Na starych śmieciach

Marcin Kowalski wraca do nas. Jest to postać, którą kibicom nie trzeba zbytnio przedstawiać.
No, chyba że tym młodszym (autor bloga już taki młody nie jest,a widmo sesji sprawia że siwych włosów przybywa w tempie podwójnie przyśpieszonym).

Marcin to nasz wychowanek. Szczerze, jest to gracz mało chrakterystyczny. Może dlatego, że przez CAŁĄ swoja wałbrzyską karierę był w cieniu swojego wałbrzyskiego rówieśnika, grającego na tej samej pozycji - niejakiego Glapy (?) , który to teraz jest naszym zagrożeniem bo kreuje grę żółto-czarnego tarana z Podkarpacia.

Byli jak Batman i Robin. Jeden zgrywał bohatera nocami w hali na ul.Wysockiego, drugi - niby też bohater - ale tak jakby w cieniu, przygaszony, zbierający resztki ze stołu. O jednym mówili wszyscy, o drugim od święta ktoś napomknął. Pomiędzy nimi nie było statusu quo. Nie było znaku równości. Marcin był Robinem. Teraz ma okazję podmienić peleryny, zasiąść w pustym już biało-niebieskim batmobilu. Stoi przed szansą zostania Batmanem.

Jak każdy szanujący się superbohater, Marcin miał swoje momenty. Parę sezonów temu przez krótki czas (ale jednak) był liderem klasyfikacji strzelców zza łuku w I lidze. Zastalowi kiedyś rzucił 17 pkt.

Teraz - w godzinę ciemności nad Gotham City Wałbrzychem znów zaświecamy magiczne, batmanowe logo. Tym razem jednak wiemy, że odpowie nam Robin. Czekamy aż nasz bohater zawita na salony superbohaterów. Herosowa ekstraklasa. Miejsce dla najlepszych. Wysłużonego schabowego zastępuje tam homar. Polską "czystą" zamienia się na podawane na srebrzystej tacy Chianti. Ale kto wie, Marcin może akurat lubi schabowe ?

Potrzebujemy łowcy punktów, człowieka stanowiącego realne zagrożenie w ataku.
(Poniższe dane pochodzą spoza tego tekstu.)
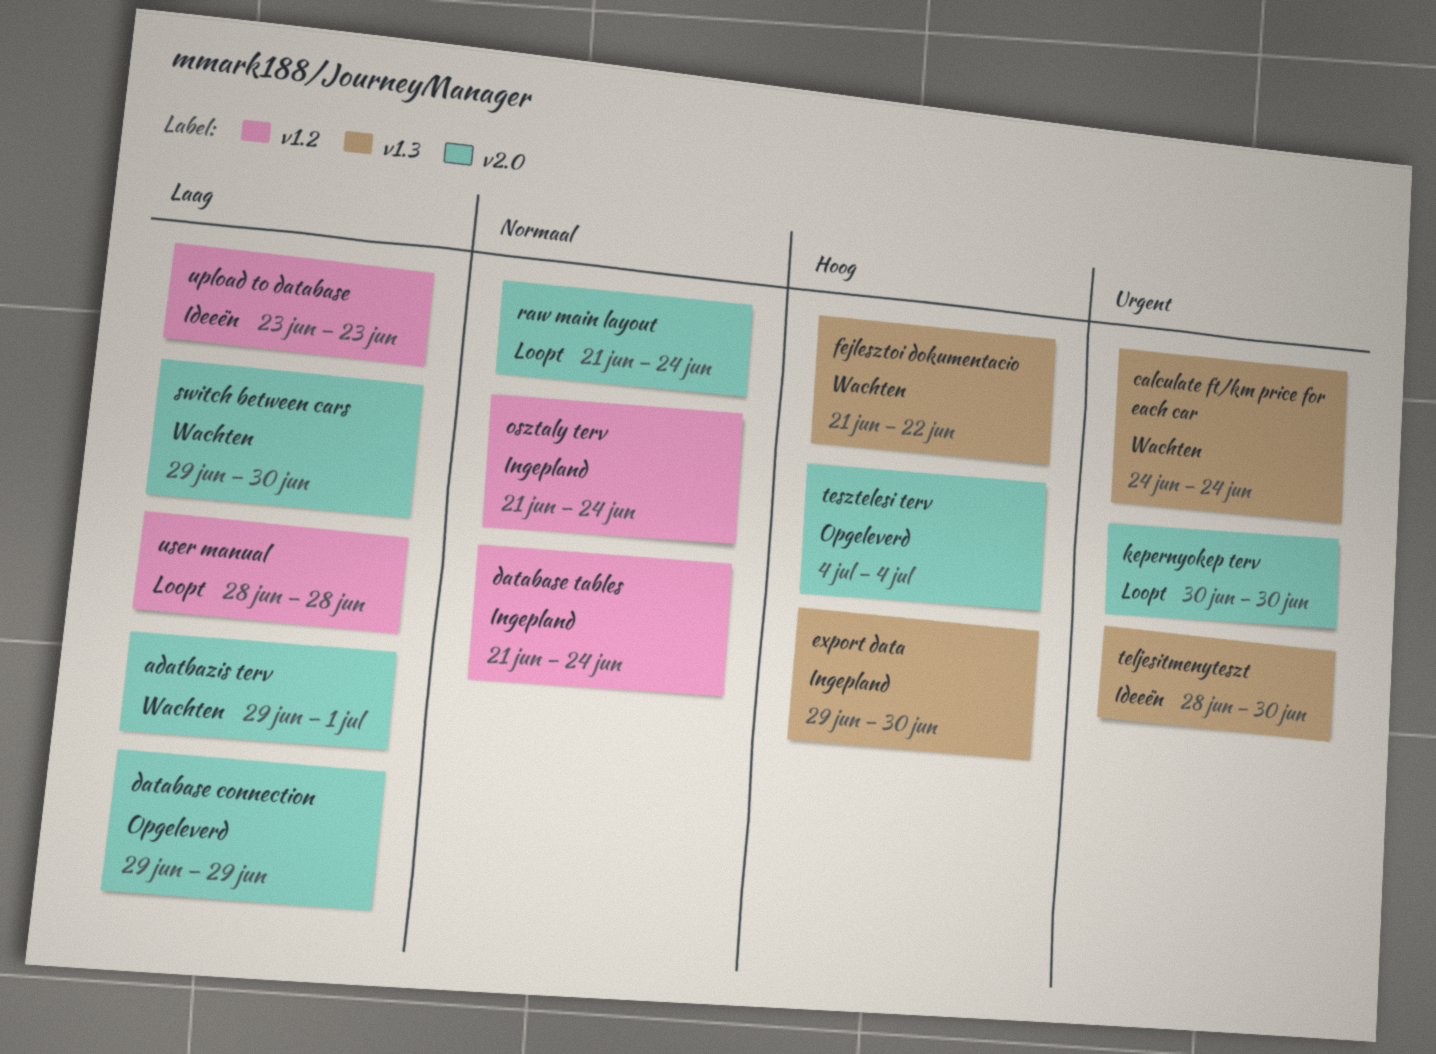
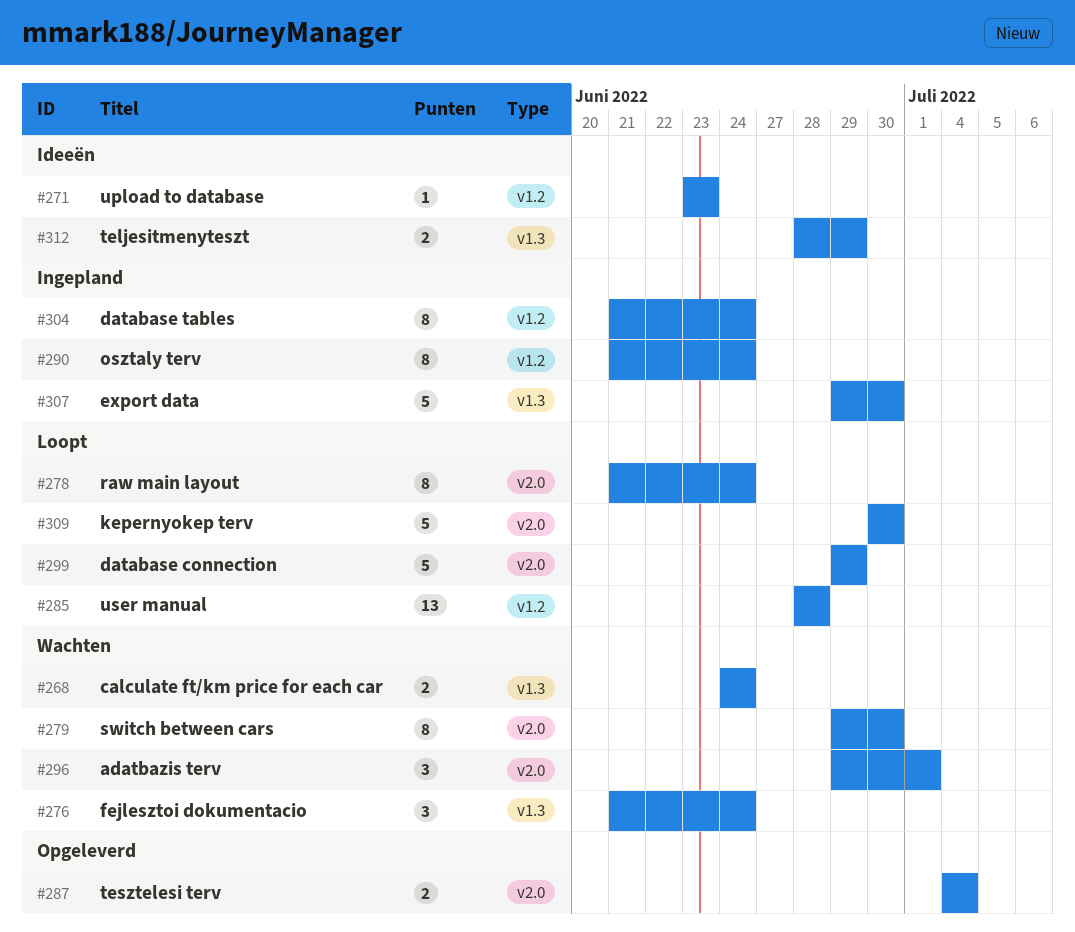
database connection, status: Opgeleverd -> Loopt
fejlesztoi dokumentacio, due: Jun 22 -> Jun 24
teljesitmenyteszt, due: Jun 30 -> Jun 29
Dla Marcina będzie to szansa. Wraca do I ligi ze świata umarłych (zwanym również II ligą polską). Czas wskrzesić dawne moce, zwłaszcza te zza łuku.


Nasz Robin był już członkiem nienajgorszych biało-niebieskich zbieranin. W 2007 świętował z nami teleportację do ekstraklasowego wymiaru, wcześniej - wraz ze wspomnianym wyżej Batmanem - wzbogacili się o srebro na MP juniorów starszych, gdzie ówczesnego Jockera (F. Dylewicz) nie byli w stanie zatrzymać.

Walcząc z przestępczością na zesłaniu w lidze umarłych nasz Robin trafił 21 z 50 trójek (42 %), za dwa 54 % (kolejka Chianti w nagrodę ! ). 9.0 pkt na mecz. Krzysiu w tamtej lidze miał tych oczek na mecz 18. Tak dla porównania.

Najwyższy czas stać się Barmanem Batmanem.